Fuera de Lovecraft, las influencias de Thomas Ligotti dentro del género son contadas: Poe, Machen, M.R. James. Es más común que admita como influencias a autores como Bruno Schulz, en cuyos relatos dice haberse inspirado para “El ángel de la señora Rinaldi” (Noctuario), o William Burroughs, en cuyos escritos se basa “The Nightmare Network” (el único de los relatos mencionados en este informe que hasta ahora no ha sido traducido al español). Su relación con obras de otros medios, como el cine, es también compleja. En una entrevista menciona lo tremendamente estimulantes que fueron los fotogramas de El gabinete del Dr. Caligari que encontró en una revista y lo decepcionante que fue ver la película tiempo después. En sus escasas intervenciones “públicas”, casi todas entrevistas vía correo electrónico publicadas en revistas minoritarias, habla sólo sobre unas cuantas cintas a las que considera sus favoritas: La cosa del otro mundo, El exorcista, Alien. Mención aparte merece el programa televisivo Los expedientes secretos X, para el cual escribió un capítulo de manera amateur, sin intenciones ( y sin posibilidades, realmente) de filmarlo. “Crampton” no desentona con los capítulos más grotescos y oscuramente cómicos de la serie, como los escritos por Darin Morgan (“José Chung’s from Outer Space”, “Guerra de los coprófagos”, “Humbug”), aunque también los más formalmente creativos (“Prometeo posmoderno”, una reinterpretación cómica de Frankenstein en blanco y negro que incluye un cameo de Cher) y los más abiertamente grotescos (como el infame “Familia”, emitido únicamente durante la transmisión original y después completamente censurado).

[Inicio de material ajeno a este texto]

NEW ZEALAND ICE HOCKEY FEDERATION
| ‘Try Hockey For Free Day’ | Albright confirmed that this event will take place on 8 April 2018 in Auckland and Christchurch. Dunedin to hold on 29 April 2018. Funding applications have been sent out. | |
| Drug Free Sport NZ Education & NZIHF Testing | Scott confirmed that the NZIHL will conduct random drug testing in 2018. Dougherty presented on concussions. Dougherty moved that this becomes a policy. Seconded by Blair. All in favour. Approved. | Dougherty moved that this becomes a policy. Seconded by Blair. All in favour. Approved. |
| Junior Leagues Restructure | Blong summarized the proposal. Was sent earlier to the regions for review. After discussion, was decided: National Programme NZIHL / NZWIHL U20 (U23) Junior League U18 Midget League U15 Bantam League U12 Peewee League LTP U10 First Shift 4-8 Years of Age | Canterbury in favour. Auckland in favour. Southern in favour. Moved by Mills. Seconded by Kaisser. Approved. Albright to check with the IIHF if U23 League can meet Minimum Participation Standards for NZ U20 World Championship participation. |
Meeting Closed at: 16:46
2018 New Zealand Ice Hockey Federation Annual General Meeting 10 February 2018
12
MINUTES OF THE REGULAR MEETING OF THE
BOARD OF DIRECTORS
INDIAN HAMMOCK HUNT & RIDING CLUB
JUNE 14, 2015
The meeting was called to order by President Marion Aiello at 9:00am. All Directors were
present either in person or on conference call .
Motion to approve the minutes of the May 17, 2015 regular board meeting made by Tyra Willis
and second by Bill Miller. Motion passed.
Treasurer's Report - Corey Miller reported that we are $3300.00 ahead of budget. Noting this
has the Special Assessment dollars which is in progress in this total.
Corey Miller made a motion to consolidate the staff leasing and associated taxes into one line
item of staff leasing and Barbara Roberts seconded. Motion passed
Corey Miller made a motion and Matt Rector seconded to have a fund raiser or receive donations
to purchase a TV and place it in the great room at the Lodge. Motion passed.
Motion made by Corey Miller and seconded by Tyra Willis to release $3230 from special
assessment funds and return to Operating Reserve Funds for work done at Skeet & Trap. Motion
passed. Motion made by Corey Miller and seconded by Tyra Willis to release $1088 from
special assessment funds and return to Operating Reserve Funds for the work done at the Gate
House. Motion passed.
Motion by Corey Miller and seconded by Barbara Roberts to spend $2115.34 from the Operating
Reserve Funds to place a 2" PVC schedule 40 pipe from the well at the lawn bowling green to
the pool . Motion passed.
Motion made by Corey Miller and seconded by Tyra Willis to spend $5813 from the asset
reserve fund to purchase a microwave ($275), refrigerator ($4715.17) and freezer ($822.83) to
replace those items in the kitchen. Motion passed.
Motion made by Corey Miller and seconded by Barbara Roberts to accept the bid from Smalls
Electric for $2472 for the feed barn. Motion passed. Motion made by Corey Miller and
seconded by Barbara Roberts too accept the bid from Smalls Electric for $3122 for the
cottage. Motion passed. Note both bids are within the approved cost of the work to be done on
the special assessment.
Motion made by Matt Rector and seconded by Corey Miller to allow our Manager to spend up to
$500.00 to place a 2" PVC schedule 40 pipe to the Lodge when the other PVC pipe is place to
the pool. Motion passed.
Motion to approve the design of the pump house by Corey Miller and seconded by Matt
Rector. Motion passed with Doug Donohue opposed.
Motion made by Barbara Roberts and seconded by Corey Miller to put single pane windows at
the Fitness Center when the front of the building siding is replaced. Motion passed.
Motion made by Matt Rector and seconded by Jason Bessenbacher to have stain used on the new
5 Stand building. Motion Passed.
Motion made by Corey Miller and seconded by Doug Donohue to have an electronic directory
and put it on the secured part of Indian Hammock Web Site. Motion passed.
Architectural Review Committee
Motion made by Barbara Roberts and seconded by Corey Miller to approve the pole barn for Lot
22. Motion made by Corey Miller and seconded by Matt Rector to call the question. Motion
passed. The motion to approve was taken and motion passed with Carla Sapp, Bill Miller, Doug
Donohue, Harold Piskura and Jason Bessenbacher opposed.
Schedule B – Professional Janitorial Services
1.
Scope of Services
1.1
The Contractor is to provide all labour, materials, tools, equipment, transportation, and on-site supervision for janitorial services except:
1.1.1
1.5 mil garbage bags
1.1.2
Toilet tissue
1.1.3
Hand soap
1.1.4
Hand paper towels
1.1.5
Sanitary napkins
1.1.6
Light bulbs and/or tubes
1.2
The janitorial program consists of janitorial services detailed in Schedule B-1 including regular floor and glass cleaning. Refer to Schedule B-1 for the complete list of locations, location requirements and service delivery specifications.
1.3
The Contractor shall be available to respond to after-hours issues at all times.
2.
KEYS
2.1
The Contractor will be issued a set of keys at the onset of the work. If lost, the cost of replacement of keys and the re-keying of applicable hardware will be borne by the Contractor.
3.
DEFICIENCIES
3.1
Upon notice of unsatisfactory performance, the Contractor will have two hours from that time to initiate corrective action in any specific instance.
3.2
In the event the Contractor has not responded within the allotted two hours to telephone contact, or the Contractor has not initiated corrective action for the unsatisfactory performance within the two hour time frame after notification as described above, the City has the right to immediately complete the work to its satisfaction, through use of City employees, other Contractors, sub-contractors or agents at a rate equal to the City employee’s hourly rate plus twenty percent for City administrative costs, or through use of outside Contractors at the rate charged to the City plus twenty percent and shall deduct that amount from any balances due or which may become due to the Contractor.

Para Thomas Ligotti, como para Nabokov, la literatura es principalmente entretenimiento, aunque cabe decir que es uno sumamente sofisticado. Ciertamente no la considera una distracción al mismo nivel de una película popular, que es un tanto más banal o menos exigente en términos de apreciación. La literatura, para él, sirve como un pasatiempo entre otros mientras esperamos la muerte. Incluso ha llegado a teorizar un posible sustituto psicofarmacológico: es posible que si consumimos los químicos adecuados ya no necesitemos a la literatura como paliativo. Podríamos vegetar o, mejor y más ligottianamente, devenir objetos inanimados. Resulta difícil establecer con cuánta seriedad dice esto.